Start of Block
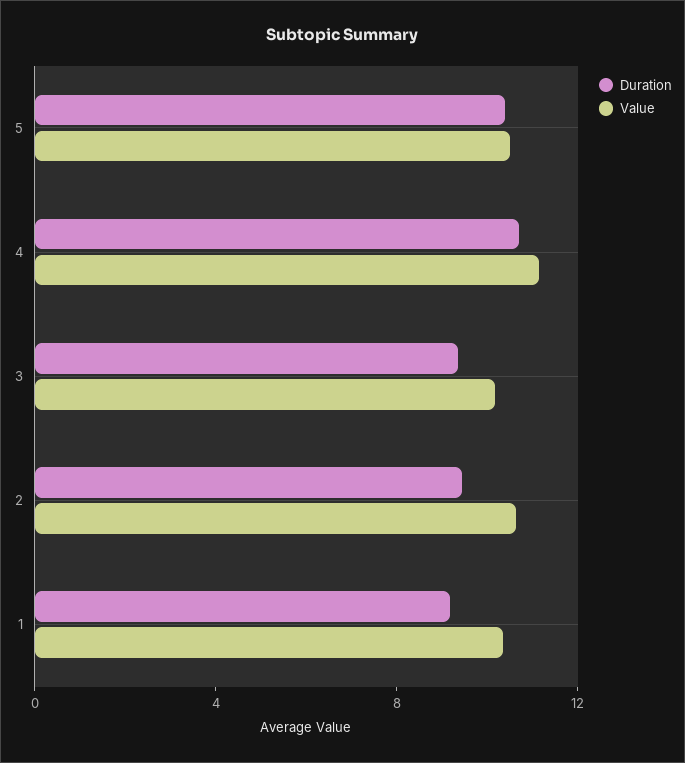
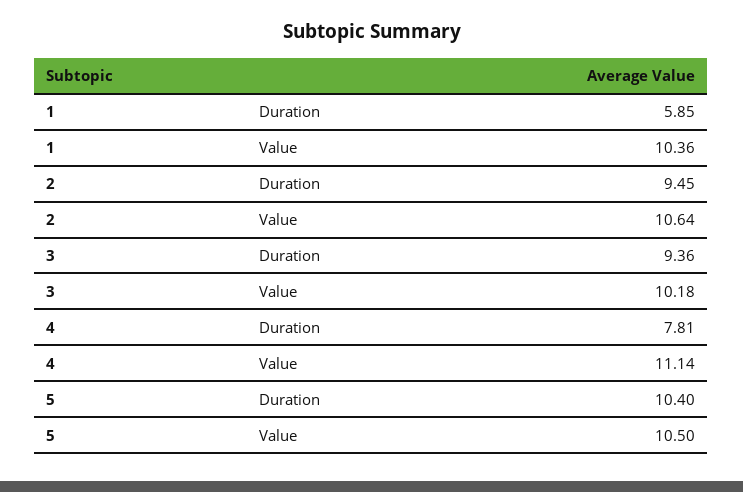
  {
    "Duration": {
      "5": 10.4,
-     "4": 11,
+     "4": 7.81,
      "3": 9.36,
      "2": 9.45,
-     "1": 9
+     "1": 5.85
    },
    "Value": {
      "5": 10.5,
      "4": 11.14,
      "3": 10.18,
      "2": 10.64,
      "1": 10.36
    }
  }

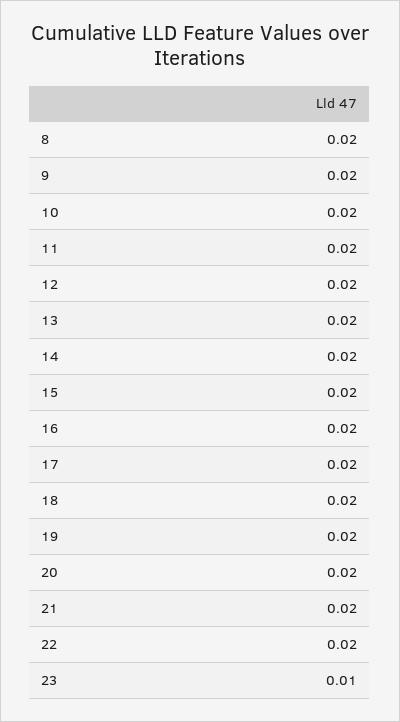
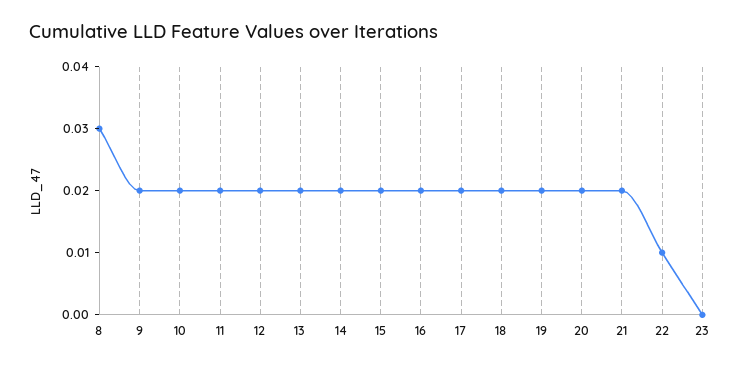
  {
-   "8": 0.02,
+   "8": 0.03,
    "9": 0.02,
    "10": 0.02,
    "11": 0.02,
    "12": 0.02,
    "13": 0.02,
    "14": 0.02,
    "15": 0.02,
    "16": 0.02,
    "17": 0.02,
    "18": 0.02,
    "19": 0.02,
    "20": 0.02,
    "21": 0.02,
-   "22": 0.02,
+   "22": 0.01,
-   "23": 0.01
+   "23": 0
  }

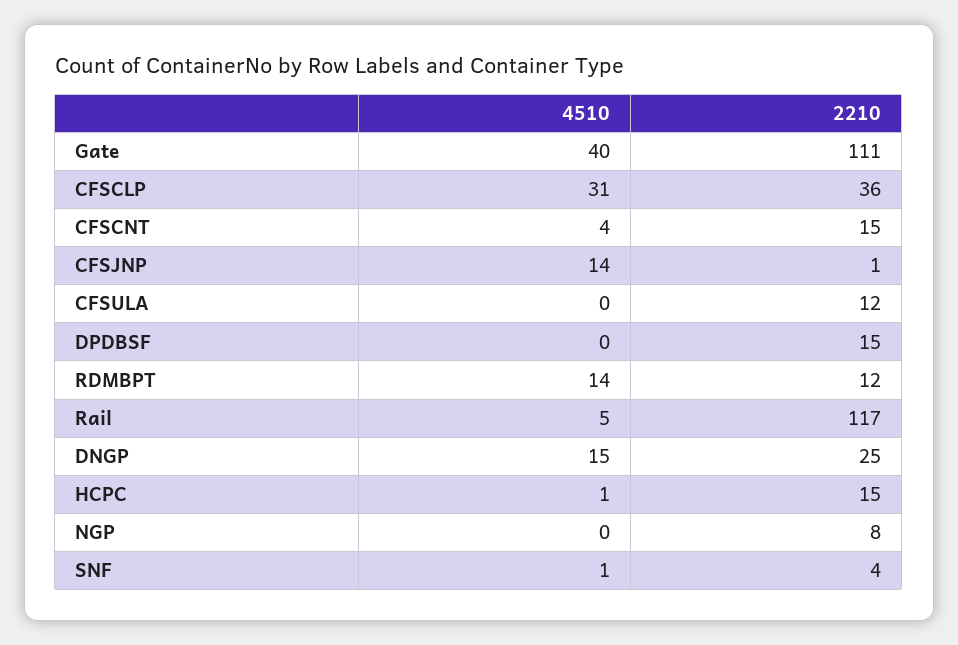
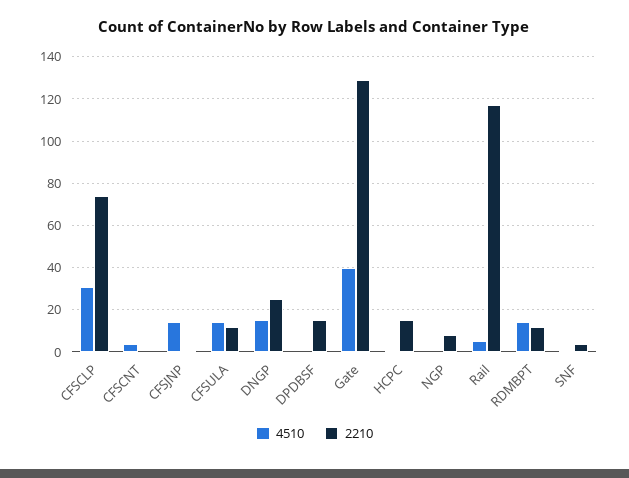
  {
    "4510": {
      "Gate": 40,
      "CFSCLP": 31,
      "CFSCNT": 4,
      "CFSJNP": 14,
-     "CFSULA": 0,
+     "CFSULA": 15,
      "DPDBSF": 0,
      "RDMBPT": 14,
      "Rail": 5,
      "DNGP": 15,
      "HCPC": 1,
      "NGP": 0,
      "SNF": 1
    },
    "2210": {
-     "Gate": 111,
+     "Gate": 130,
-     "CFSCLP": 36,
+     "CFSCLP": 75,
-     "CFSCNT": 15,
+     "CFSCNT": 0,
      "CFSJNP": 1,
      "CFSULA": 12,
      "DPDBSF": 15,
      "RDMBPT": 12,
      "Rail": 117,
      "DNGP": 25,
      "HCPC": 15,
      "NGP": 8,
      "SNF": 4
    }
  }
End of Block
▶ TASK DESCRIPTION
Nothing but the text is wanted: repeat the data above exactly, without its images.

▶ WRITTEN RESPONSE
  {
    "Duration": {
      "5": 10.4,
-     "4": 11,
+     "4": 7.81,
      "3": 9.36,
      "2": 9.45,
-     "1": 9
+     "1": 5.85
    },
    "Value": {
      "5": 10.5,
      "4": 11.14,
      "3": 10.18,
      "2": 10.64,
      "1": 10.36
    }
  }

  {
-   "8": 0.02,
+   "8": 0.03,
    "9": 0.02,
    "10": 0.02,
    "11": 0.02,
    "12": 0.02,
    "13": 0.02,
    "14": 0.02,
    "15": 0.02,
    "16": 0.02,
    "17": 0.02,
    "18": 0.02,
    "19": 0.02,
    "20": 0.02,
    "21": 0.02,
-   "22": 0.02,
+   "22": 0.01,
-   "23": 0.01
+   "23": 0
  }

  {
    "4510": {
      "Gate": 40,
      "CFSCLP": 31,
      "CFSCNT": 4,
      "CFSJNP": 14,
-     "CFSULA": 0,
+     "CFSULA": 15,
      "DPDBSF": 0,
      "RDMBPT": 14,
      "Rail": 5,
      "DNGP": 15,
      "HCPC": 1,
      "NGP": 0,
      "SNF": 1
    },
    "2210": {
-     "Gate": 111,
+     "Gate": 130,
-     "CFSCLP": 36,
+     "CFSCLP": 75,
-     "CFSCNT": 15,
+     "CFSCNT": 0,
      "CFSJNP": 1,
      "CFSULA": 12,
      "DPDBSF": 15,
      "RDMBPT": 12,
      "Rail": 117,
      "DNGP": 25,
      "HCPC": 15,
      "NGP": 8,
      "SNF": 4
    }
  }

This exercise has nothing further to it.